Friday, 10 August 2012

Synopses and Letters to Agents

You put the final full stop on your manuscript that you are sure you have polished and polished to within an inch of its life and, therefore, you are now ready to send it out to prospective agents and publishers, when it hits you - BAM! You have to go through that tortuous process of writing the synopsis and the all important agent/publisher's letter. We all know how important it is to get these right because they are both things that can encourage said publisher or agent to look at your manuscript. The pressure is on.
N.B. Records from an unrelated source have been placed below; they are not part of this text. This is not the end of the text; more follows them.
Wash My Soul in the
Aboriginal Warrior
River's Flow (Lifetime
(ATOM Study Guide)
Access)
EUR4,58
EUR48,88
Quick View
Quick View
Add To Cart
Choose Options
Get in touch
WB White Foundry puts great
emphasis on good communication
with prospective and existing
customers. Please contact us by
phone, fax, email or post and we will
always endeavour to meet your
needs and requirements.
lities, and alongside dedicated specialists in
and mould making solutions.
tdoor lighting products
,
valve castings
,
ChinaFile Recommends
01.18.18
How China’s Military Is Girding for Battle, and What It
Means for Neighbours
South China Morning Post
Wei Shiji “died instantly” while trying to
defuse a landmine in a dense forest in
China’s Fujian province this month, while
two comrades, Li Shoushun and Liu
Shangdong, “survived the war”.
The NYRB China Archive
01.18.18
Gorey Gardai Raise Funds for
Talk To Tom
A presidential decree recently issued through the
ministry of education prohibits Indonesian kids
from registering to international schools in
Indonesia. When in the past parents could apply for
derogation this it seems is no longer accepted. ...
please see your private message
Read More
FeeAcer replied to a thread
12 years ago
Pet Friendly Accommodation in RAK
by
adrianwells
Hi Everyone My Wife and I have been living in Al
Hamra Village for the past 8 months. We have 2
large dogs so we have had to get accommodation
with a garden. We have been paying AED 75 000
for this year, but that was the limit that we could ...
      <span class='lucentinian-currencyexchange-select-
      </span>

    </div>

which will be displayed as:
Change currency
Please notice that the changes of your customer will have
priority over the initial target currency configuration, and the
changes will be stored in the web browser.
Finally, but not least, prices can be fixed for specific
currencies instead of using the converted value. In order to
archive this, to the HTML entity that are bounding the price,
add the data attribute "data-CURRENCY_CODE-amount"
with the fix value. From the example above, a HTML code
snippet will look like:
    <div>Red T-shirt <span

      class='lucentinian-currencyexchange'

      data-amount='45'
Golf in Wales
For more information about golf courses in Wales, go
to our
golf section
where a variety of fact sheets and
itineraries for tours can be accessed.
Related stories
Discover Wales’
However, help is at hand, Nicola Morgan has recently publishes her latest book Dear Agent. It is available for download in various places including Amazon. This is the latest in Nicola's collection of books aimed at helping the aspiring writer. She has also written Write to Be Published  and Write a Great Synopsis. I would recommend every single one of them and do so quite frequently. She offers sensible advice that is easy to follow. You still have to do the writing but Nicola, very cleverly, makes you feel like she is holding your hand as you go through the process. She makes you stop and think, asking questions of yourself and your writing. She is reassuring yet realistic in her approach. In Dear Agent Nicola gets down to specifics, for example there are chapters on your introductory paragraph, the hook paragraph, the wonderfully named cook paragraph - which is where your self - and then the final paragraph. All of which make you think very carefully about you and your manuscript and what information you want to get across. This along with Write a Great Synopsis backs up what she said in Write to Be Published but they also go into more detail. Using Nicola's books all together and following her advice means that you are well prepared when it comes to sending out that precious manuscript. It is well worth following her blog too, which is full of useful tips and ideas:

Why should we believe what Nicola Morgan says I can hear you ask? It is quite simple, because she knows what she is talking about. As well as her non fiction, Nicola has written numerous excellent pieces of fiction. Her book, Wasted, is a perfect example and a book I used in my PhD research. It was also a book I used in one of my modules where the students where expected to do an author study. Nicola was incredibly generous with her time and willingly gave the students so much information. They were absolutely thrilled and took so much away from the encounter. I have recently downloaded her book Mondays are Red and am looking forward to getting into that too.